■ **DATA**:
──────
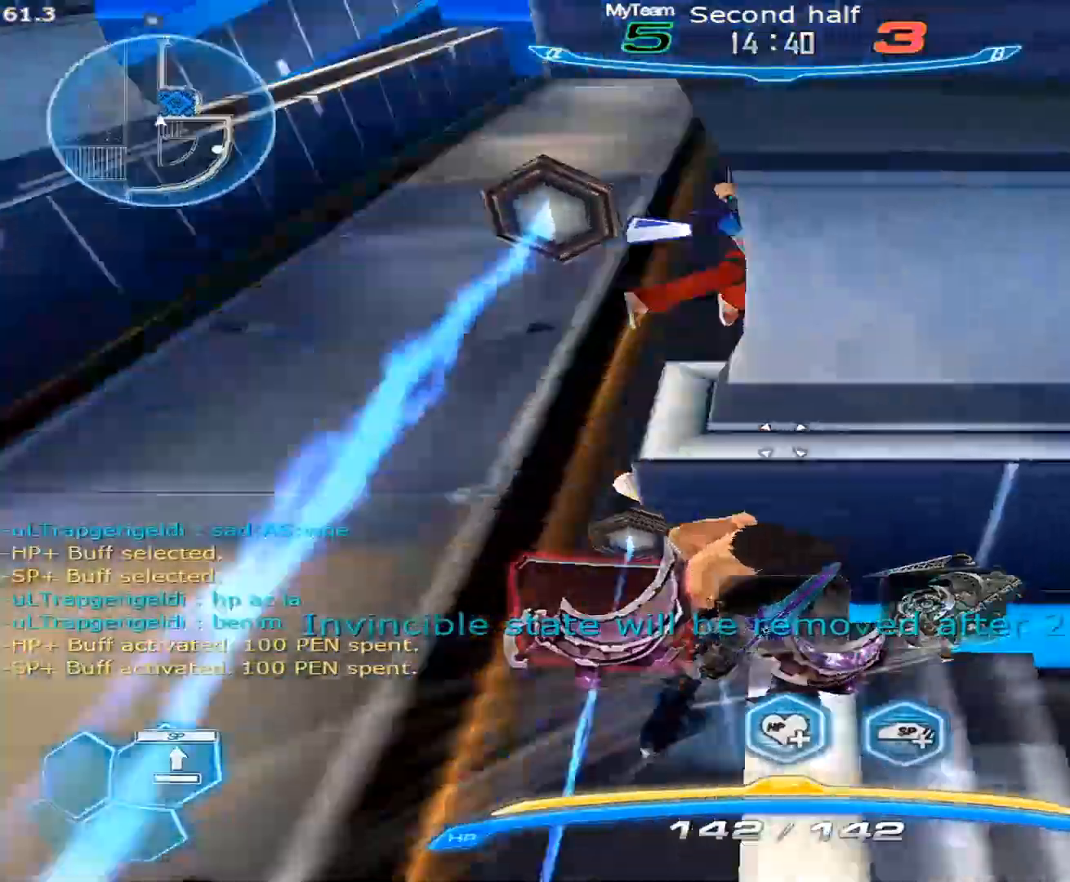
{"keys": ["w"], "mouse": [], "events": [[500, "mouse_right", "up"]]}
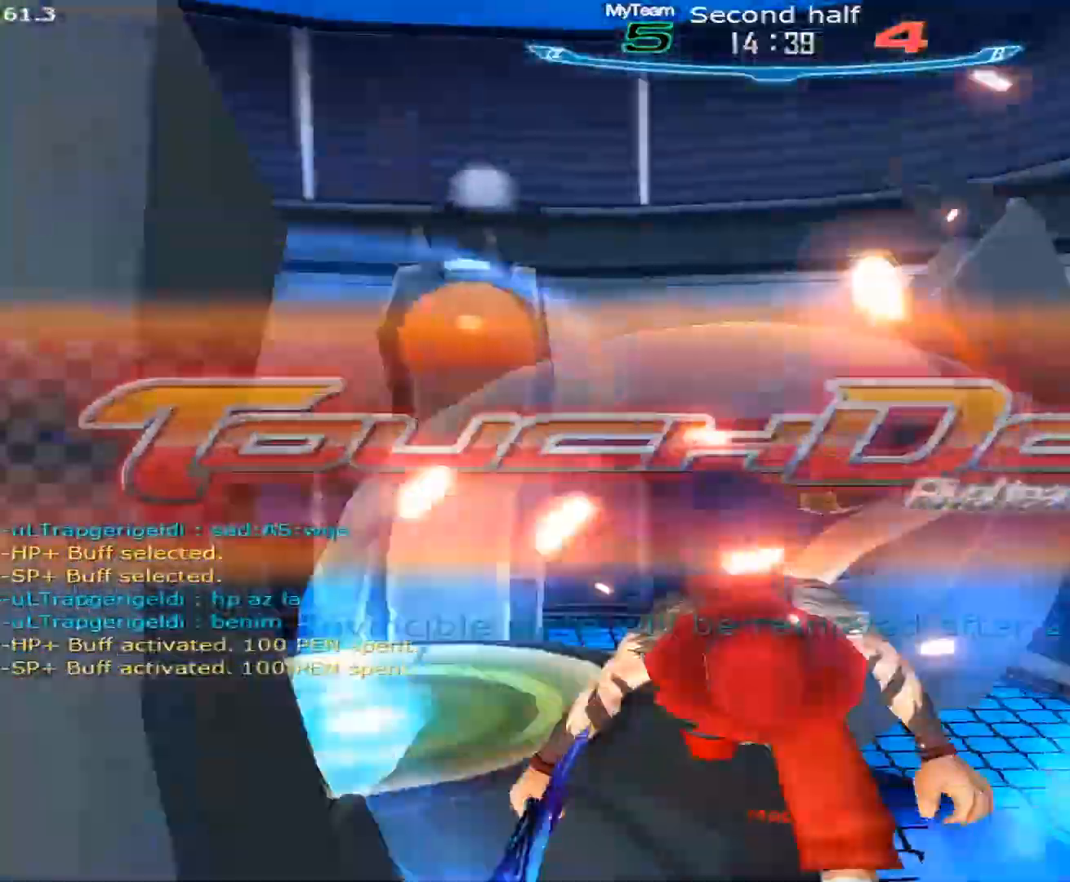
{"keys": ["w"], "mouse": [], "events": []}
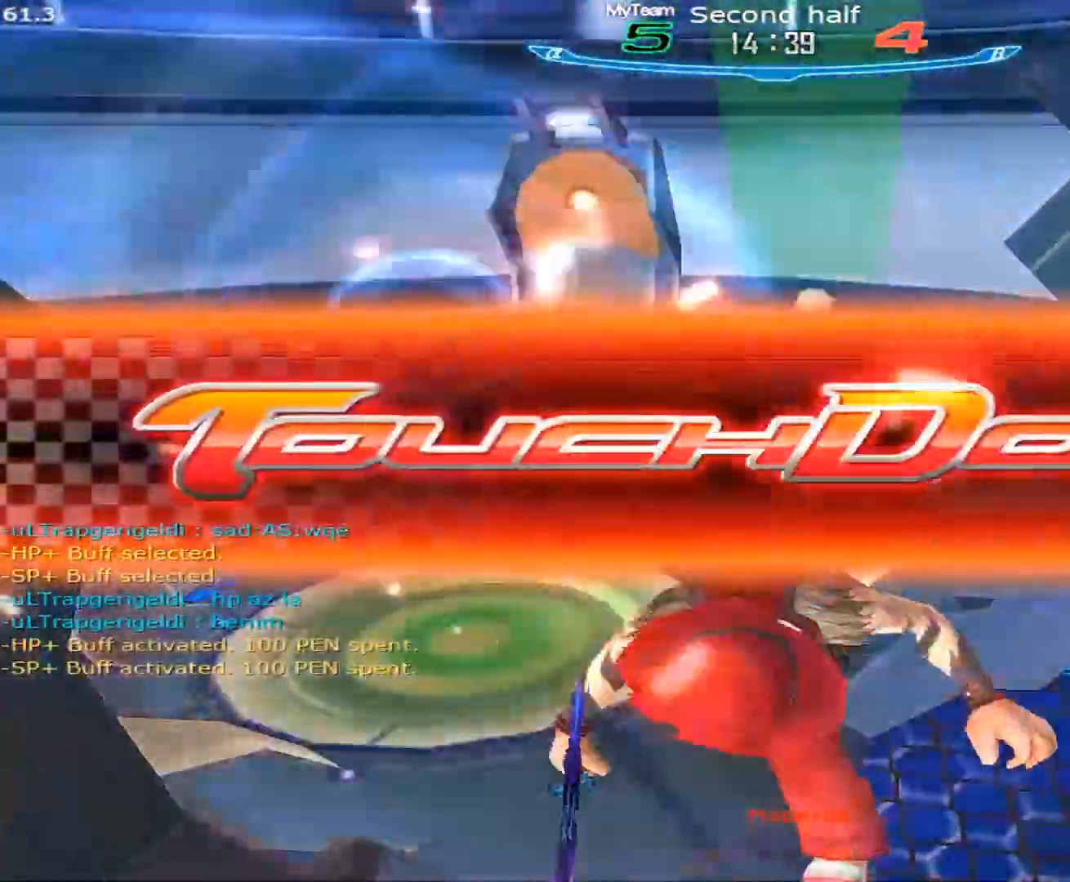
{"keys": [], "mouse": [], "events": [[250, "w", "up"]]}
──────
■ **EXERCISE DETAILS**:
Return the data exactly. Pictures stay out.

■ **WRITTEN RESPONSE**:
{"keys": ["w"], "mouse": [], "events": [[500, "mouse_right", "up"]]}
{"keys": ["w"], "mouse": [], "events": []}
{"keys": [], "mouse": [], "events": [[250, "w", "up"]]}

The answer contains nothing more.